Using this design, the ratio of dishonest miners required to tamper with the ledger becomes $51/4 = 12.75\%$ while allowing asynchronous transaction processing. This is a great improvement but it is still not good enough to provide the same safety guarantees as Bitcoin does. We could use a single sector, however this would place greater strain on miners as they would have to validate 4 times the number of transactions before they emit a set of blocks. If we have 750kb blocks this would mean a miner has to validate $750kb \times 256 = 192mb$ of transaction data, hurting latency without providing concurrency to the system. With 4 sectors, we arrive at $750kb \times 64 = 48mb$ of transaction data which is written concurrently on each sector. Nodes listening to a single shard still require to process only 750kb of data. 

\section{Modified Green Proof-of-Work}
In order to further secure the system, we employ a modified variant of the Green Proof-of-Work model \cite{greenpow}. While also bringing the benefits of reducing the usual energy required for the mining process up to 50\%, we can leverage this model to artificially increase the hashpower required to tamper with a shard sector. In Green PoW, the mining process elapses in epochs, each consisting of two rounds. Each round represents a block appended to the chain. In the first round, all potential miners participate in finding a solution to the Proof-of-Work with the winner being elected to append the block in the first round. Then, all of the participants continue mining the same block until one or some of them find a solution. These miners are called runner-ups and are elected to mine the block in the second round. We can observe from this model that the hashpower required to append a second round block doubles as a potential attacker would have to mine the winning block from the first round along with the runnerup block. By using the same logic, we can increase the number of runnerup blocks required for a block to be mined in the second round from one to three. As such, we arrive at the same security properties as Bitcoin since we initially need 12.75\% of the hashpower to tamper with a sector and, by adjusting this parameter we increase the hashpower required to perform an attack to $12.75 \times 4 = 51\%$.

### DATA EXCERPTS
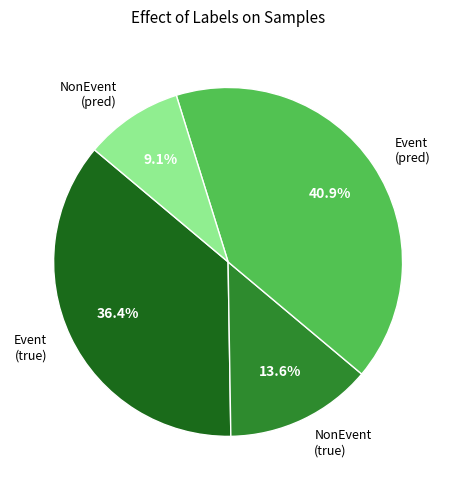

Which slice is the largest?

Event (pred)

--

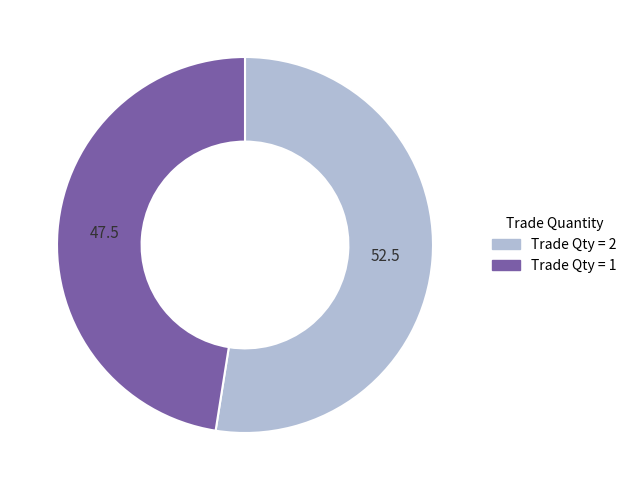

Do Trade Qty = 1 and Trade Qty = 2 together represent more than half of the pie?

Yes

### ACTION ITEM A
Translate this sentence from the mining design text into Spanish: "Each round represents a block appended to the chain."
### ACTION ITEM B
List every distinct percentage figure that the mining design text gives.
### ACTION ITEM C
Do these statements agree with the mining design text? Answer yes or no for each, and quote the words that decide it. (i) In Green Proof-of-Work, each epoch is made up of two rounds. (ii) Using a single sector would mean miners validate fewer transactions before emitting a set of blocks. (iii) Nodes listening to a single shard have to process 48mb of data.
Work only from the mining design text; the entries have no part in this.

### ANSWER BOX A
Cada ronda representa un bloque añadido a la cadena.

### ANSWER BOX B
12.75%, 50%, 51%

### ANSWER BOX C
(i) Yes: "the mining process elapses in epochs, each consisting of two rounds"
(ii) No: "they would have to validate 4 times the number of transactions before they emit a set of blocks"
(iii) No: "Nodes listening to a single shard still require to process only 750kb of data."